* Input for this task:
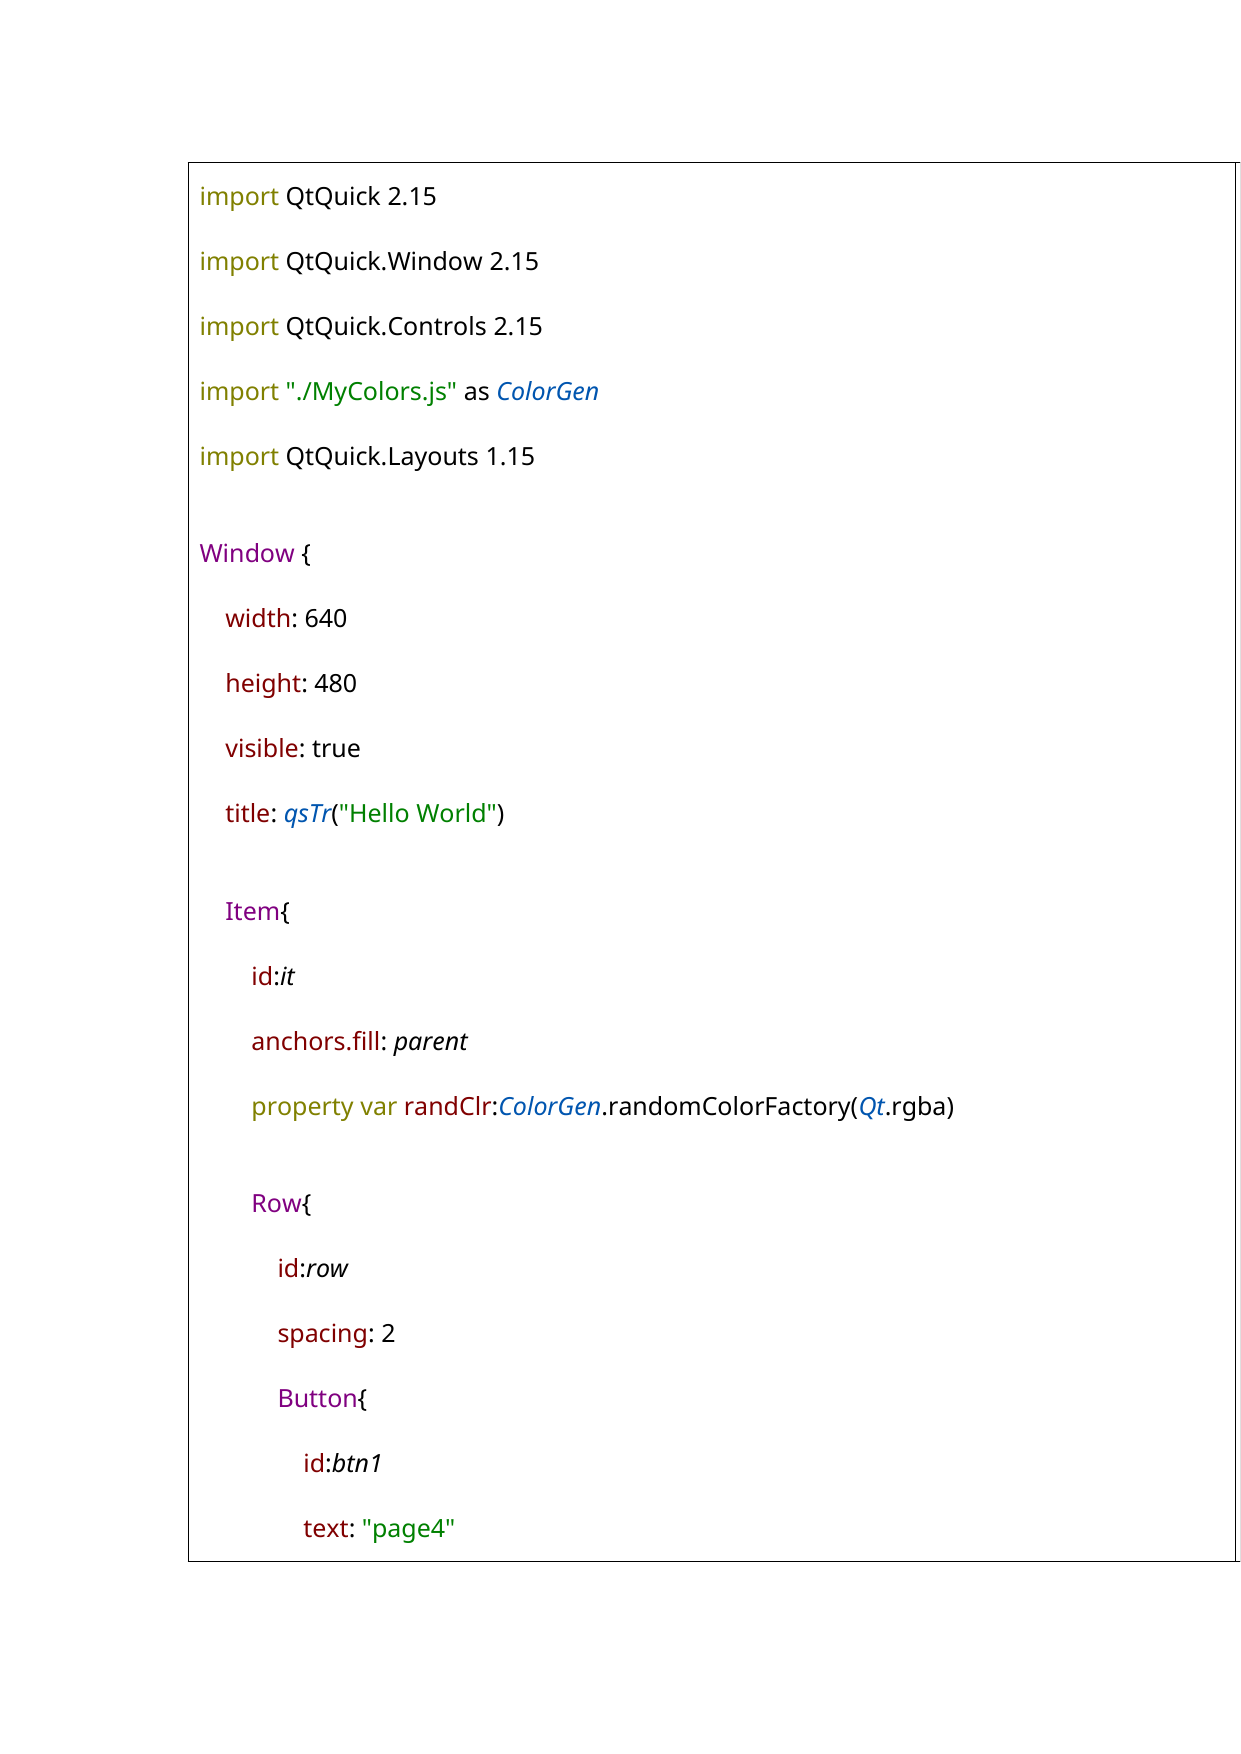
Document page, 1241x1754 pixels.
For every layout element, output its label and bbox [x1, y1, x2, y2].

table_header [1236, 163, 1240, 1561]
table_header [189, 163, 1235, 1561]
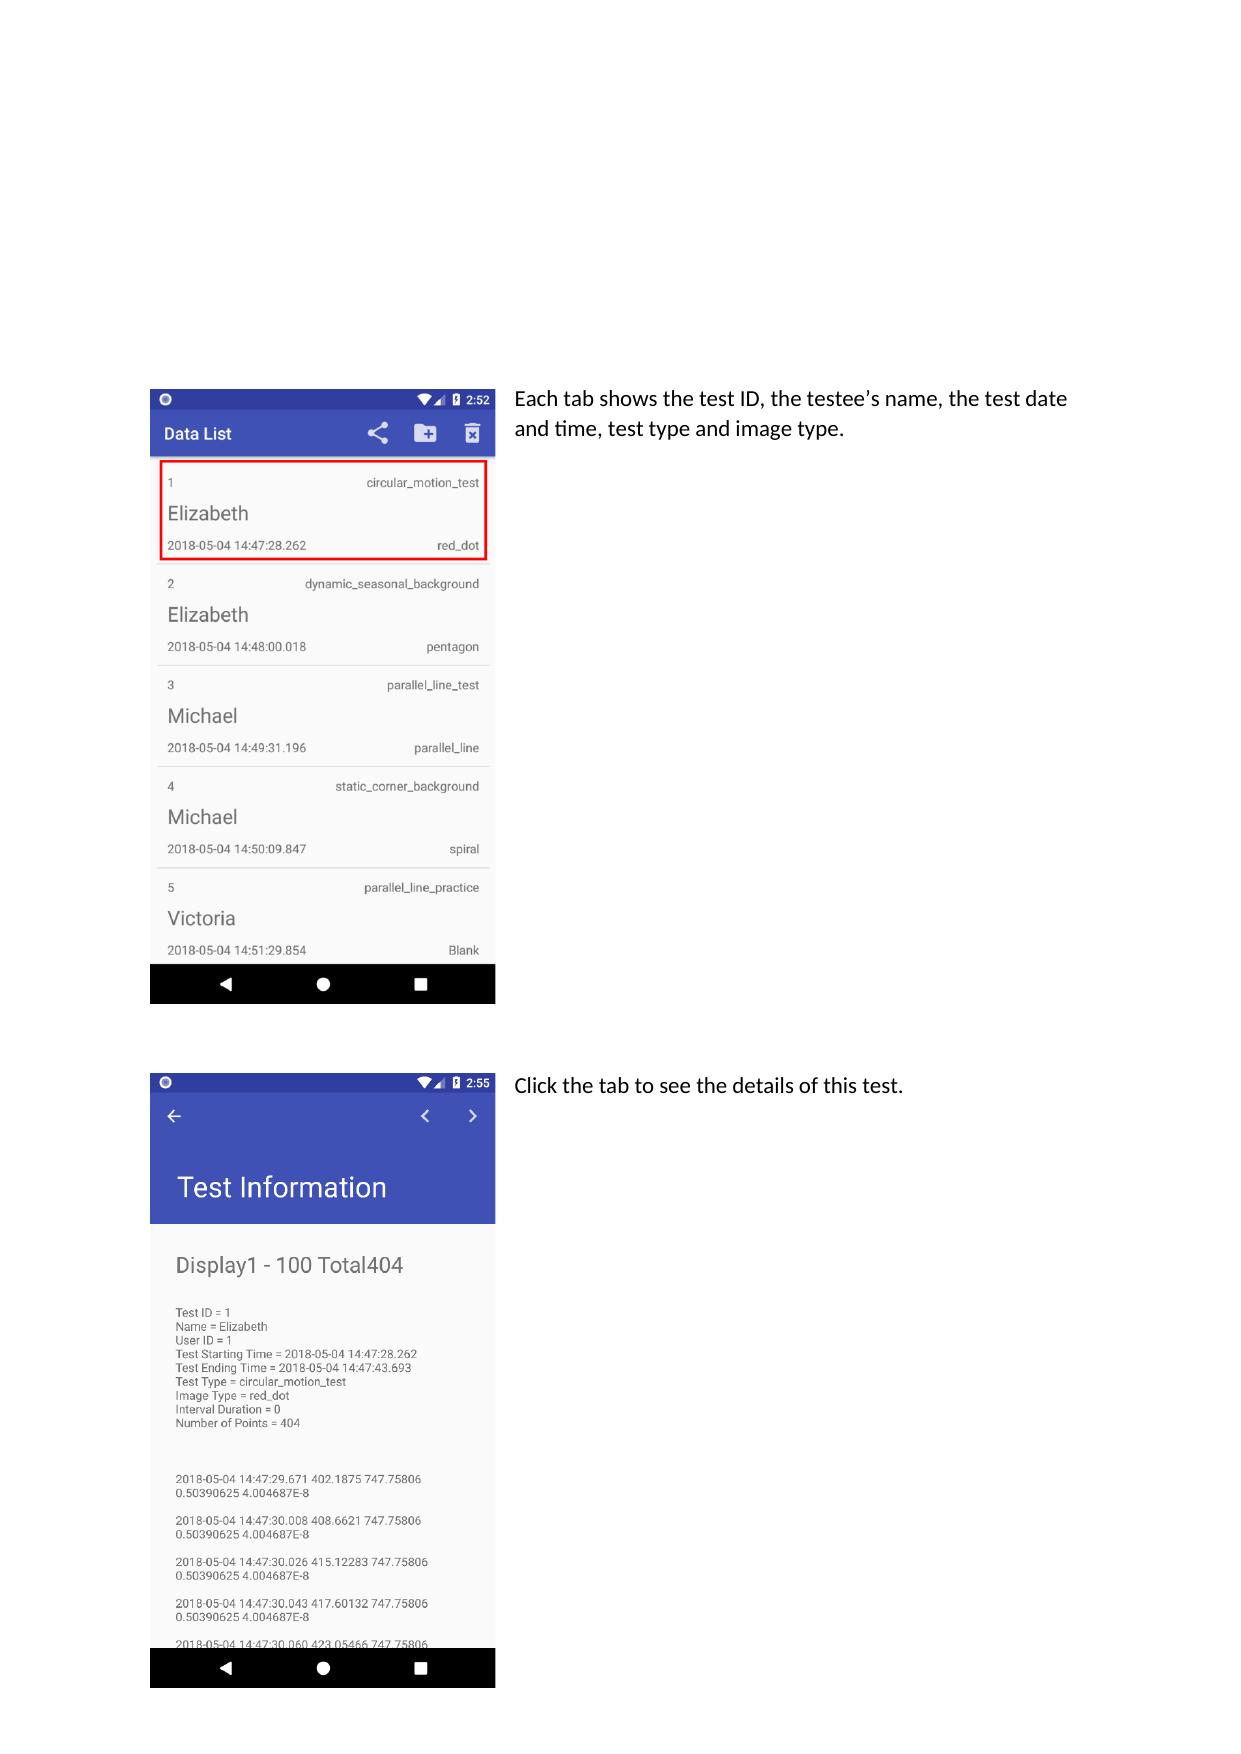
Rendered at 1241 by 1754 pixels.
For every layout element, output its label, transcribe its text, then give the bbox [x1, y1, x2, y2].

picture [150, 1073, 496, 1688]
text Each tab shows the test ID, the testee’s name, the test date and time, test type and image type. [150, 384, 1090, 443]
text Click the tab to see the details of this test. [150, 1071, 1090, 1099]
picture [150, 389, 496, 1004]
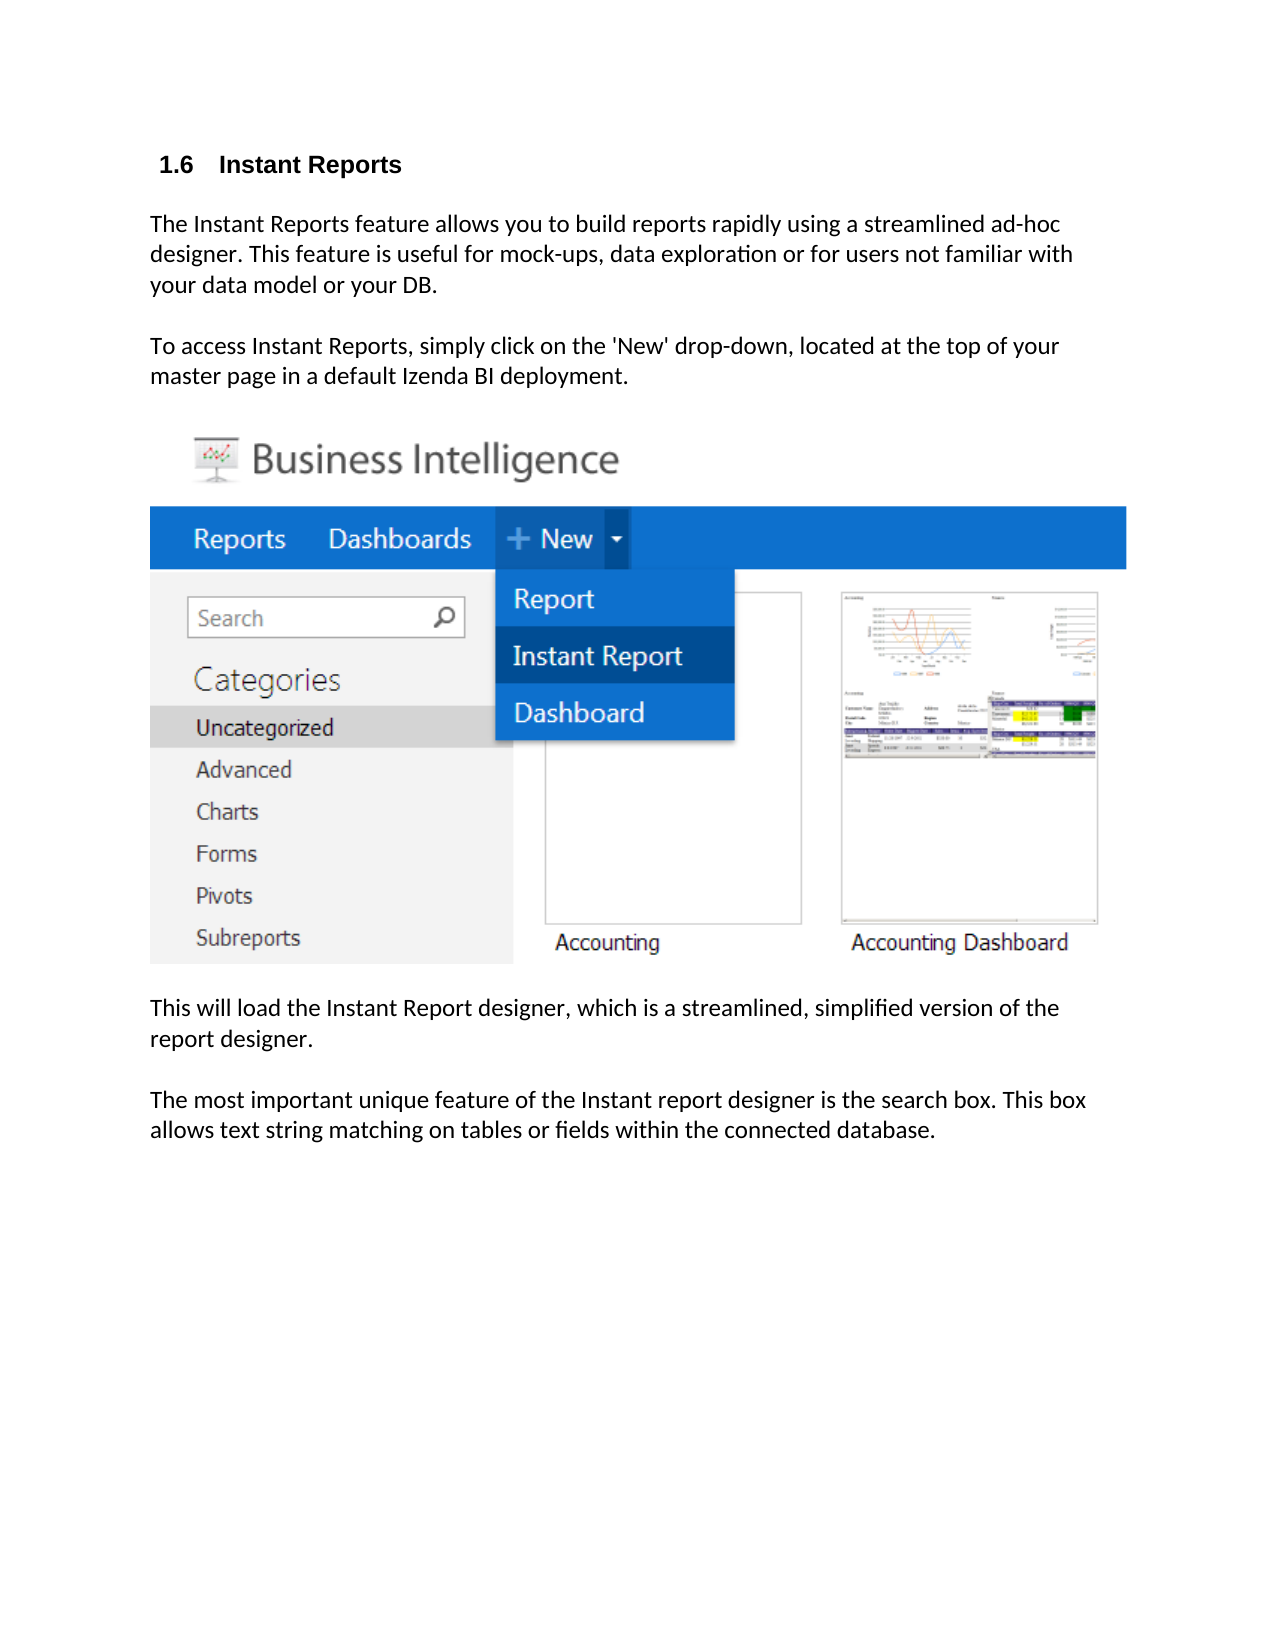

* What is required: Retype every record as it stands. None of the pictures should appear.

* Your solution:
Document page, 1241x1754 pixels.
For every layout element, output its label and bbox [x1, y1, x2, y2].

table_header [1236, 163, 1240, 1561]
table_header [189, 163, 1235, 1561]
Rendered at 1241 by 1754 pixels.
For every layout element, output its label, transcribe its text, then give the bbox [x1, y1, x2, y2].

picture [150, 1073, 496, 1688]
text Each tab shows the test ID, the testee’s name, the test date and time, test type and image type. [150, 384, 1090, 443]
text Click the tab to see the details of this test. [150, 1071, 1090, 1099]
picture [150, 389, 496, 1004]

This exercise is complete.